Starting at the first entry below, repeat all the data word for word and drop the pictures.
★ ★ ★ ★ ★
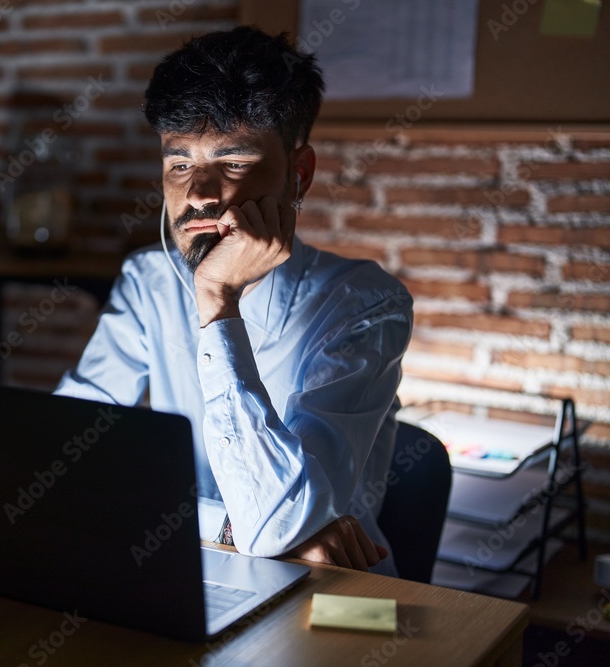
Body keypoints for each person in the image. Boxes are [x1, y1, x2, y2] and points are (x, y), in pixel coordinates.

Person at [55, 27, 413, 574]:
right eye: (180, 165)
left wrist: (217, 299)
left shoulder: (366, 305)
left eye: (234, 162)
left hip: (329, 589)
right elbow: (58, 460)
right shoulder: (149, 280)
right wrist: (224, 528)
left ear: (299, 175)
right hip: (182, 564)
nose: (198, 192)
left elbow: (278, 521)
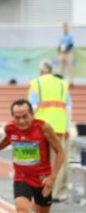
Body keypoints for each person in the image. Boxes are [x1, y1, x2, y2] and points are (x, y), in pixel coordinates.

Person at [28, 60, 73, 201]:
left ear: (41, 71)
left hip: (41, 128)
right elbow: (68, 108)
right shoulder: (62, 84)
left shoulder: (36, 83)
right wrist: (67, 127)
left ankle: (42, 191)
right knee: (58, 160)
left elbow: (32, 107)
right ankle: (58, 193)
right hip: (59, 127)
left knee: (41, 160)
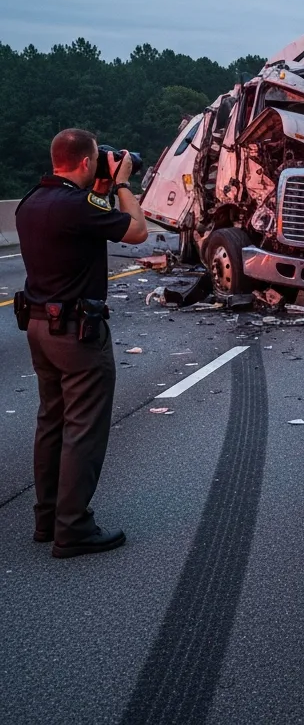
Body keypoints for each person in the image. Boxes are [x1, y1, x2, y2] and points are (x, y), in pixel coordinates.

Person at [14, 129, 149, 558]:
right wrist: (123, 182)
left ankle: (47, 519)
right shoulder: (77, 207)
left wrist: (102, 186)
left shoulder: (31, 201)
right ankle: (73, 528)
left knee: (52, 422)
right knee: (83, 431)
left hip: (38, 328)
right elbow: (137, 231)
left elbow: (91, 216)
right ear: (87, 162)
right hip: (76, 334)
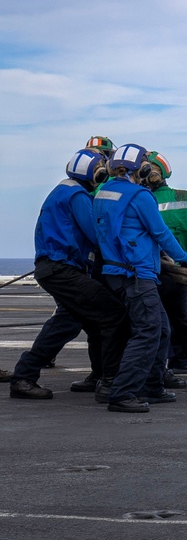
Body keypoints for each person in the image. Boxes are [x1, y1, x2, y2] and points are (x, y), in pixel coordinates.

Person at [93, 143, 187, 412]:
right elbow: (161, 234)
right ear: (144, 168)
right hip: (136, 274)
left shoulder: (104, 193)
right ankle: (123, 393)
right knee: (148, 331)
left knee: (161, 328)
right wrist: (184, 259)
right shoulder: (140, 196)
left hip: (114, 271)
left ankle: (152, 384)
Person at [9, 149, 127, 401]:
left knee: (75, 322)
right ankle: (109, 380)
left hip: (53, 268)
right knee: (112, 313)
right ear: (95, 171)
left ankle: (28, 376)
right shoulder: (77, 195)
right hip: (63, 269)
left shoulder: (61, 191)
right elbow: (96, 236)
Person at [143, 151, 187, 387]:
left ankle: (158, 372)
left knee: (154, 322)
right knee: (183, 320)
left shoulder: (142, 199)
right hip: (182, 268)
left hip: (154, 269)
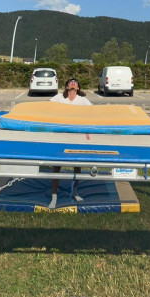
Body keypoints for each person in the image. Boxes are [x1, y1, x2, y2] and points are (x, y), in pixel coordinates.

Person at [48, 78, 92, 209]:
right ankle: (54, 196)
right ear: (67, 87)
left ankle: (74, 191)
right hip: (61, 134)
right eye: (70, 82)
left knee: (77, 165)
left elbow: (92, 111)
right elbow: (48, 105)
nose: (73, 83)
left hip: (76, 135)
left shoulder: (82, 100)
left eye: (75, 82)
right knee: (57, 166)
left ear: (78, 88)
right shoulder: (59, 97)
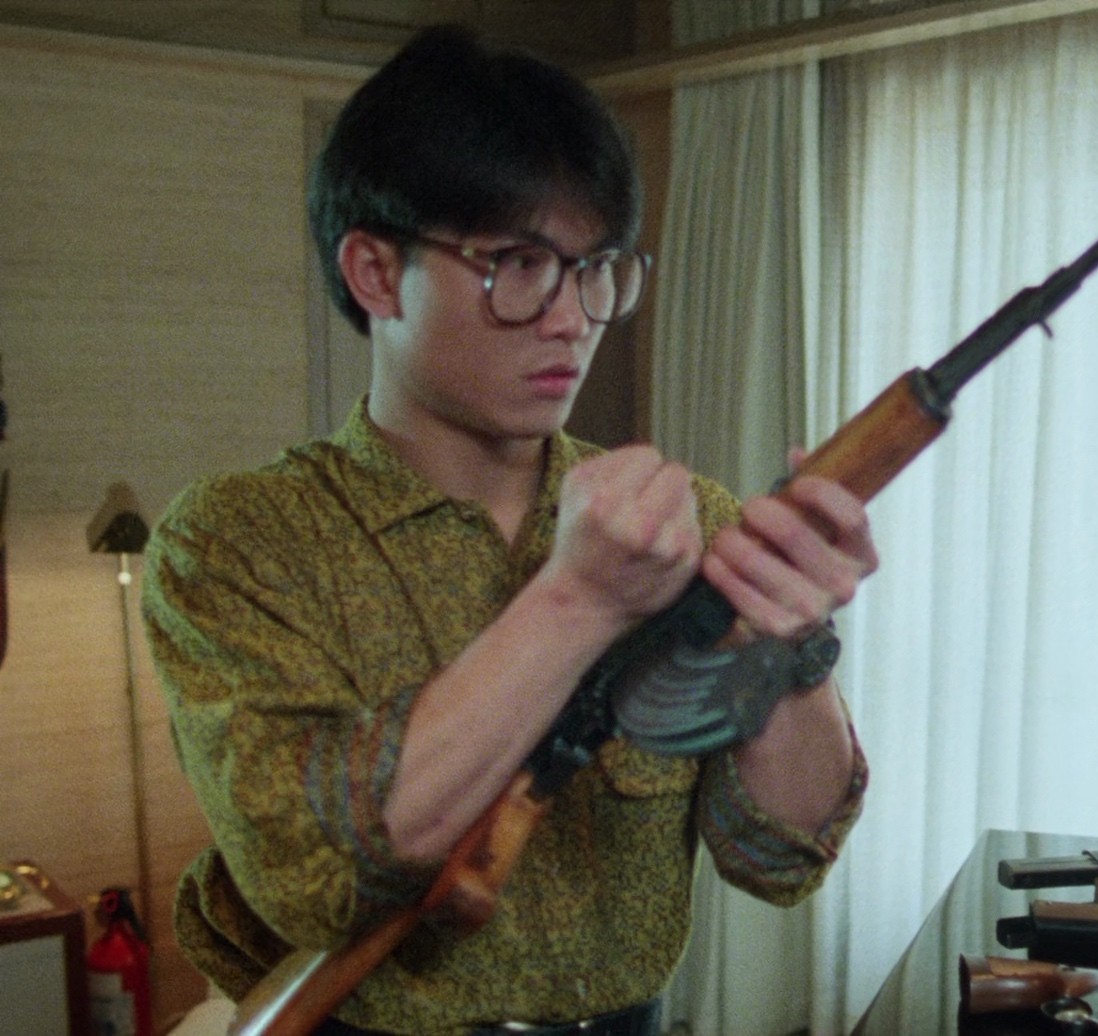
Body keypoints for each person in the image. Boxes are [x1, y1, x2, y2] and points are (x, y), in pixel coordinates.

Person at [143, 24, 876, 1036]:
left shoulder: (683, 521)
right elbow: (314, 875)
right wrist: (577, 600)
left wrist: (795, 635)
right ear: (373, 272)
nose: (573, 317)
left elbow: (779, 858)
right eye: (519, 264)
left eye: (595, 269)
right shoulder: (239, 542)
★ ★ ★ ★ ★
» RESPONSE AREA
Body keypoints for each person in the image. Boxes are [x1, y1, x2, y2] and points are (x, y), in pixel coordinates.

Person at [55, 27, 413, 574]:
right eye: (180, 165)
left wrist: (217, 299)
left shoulder: (366, 305)
left eye: (234, 162)
left hip: (329, 589)
right elbow: (58, 460)
right shoulder: (149, 280)
right wrist: (224, 528)
left ear: (299, 175)
right hip: (182, 564)
nose: (198, 192)
left elbow: (278, 521)
Body keypoints for each person in the image. Boxes are [x1, y1, x2, y2] and points are (x, y), in pixel coordinates.

Person at [28, 60, 73, 201]:
left ear: (41, 71)
left hip: (41, 128)
right elbow: (68, 108)
right shoulder: (62, 84)
left shoulder: (36, 83)
right wrist: (67, 127)
left ankle: (42, 191)
right knee: (58, 160)
left elbow: (32, 107)
right ankle: (58, 193)
right hip: (59, 127)
left knee: (41, 160)
Body keypoints for each person in the image. Boxes are [x1, y1, x2, y2] and points are (x, y), in pixel coordinates.

Person at [14, 129, 149, 558]:
right wrist: (123, 182)
left ankle: (47, 519)
right shoulder: (77, 207)
left wrist: (102, 186)
left shoulder: (31, 201)
right ankle: (73, 528)
left knee: (52, 422)
right knee: (83, 431)
left hip: (38, 328)
right elbow: (137, 231)
left elbow: (91, 216)
right ear: (87, 162)
right hip: (76, 334)
Body keypoints for each person in the image. Boxes are [x1, y1, x2, y2] and points are (x, y), in pixel coordinates.

Person at [93, 143, 187, 412]:
right elbow: (161, 234)
right ear: (144, 168)
right hip: (136, 274)
left shoulder: (104, 193)
right ankle: (123, 393)
right knee: (148, 331)
left knee: (161, 328)
right wrist: (184, 259)
right shoulder: (140, 196)
left hip: (114, 271)
left ankle: (152, 384)
Person at [9, 149, 127, 401]:
left knee: (75, 322)
right ankle: (109, 380)
left hip: (53, 268)
right knee: (112, 313)
right ear: (95, 171)
left ankle: (28, 376)
right shoulder: (77, 195)
right hip: (63, 269)
left shoulder: (61, 191)
right elbow: (96, 236)
Person at [143, 151, 187, 387]:
left ankle: (158, 372)
left knee: (154, 322)
right knee: (183, 320)
left shoulder: (142, 199)
right hip: (182, 268)
left hip: (154, 269)
Body keypoints for each person in the image. Boxes are [x1, y1, x2, y2] and points are (x, y), in pixel coordinates.

Person at [48, 78, 92, 209]:
right ankle: (54, 196)
right ear: (67, 87)
left ankle: (74, 191)
right hip: (61, 134)
right eye: (70, 82)
left knee: (77, 165)
left elbow: (92, 111)
right elbow: (48, 105)
nose: (73, 83)
left hip: (76, 135)
left shoulder: (82, 100)
left eye: (75, 82)
right knee: (57, 166)
left ear: (78, 88)
right shoulder: (59, 97)
Body keypoints for each person in the image. Boxes are [x1, y1, x2, y2] and points are (x, y), in pixel coordinates.

Person at [143, 24, 876, 1036]:
left shoulder: (683, 521)
right elbow: (314, 875)
right wrist: (577, 600)
left wrist: (795, 635)
right ear: (373, 272)
nose: (573, 317)
left elbow: (779, 858)
right eye: (519, 264)
left eye: (595, 269)
right shoulder: (239, 542)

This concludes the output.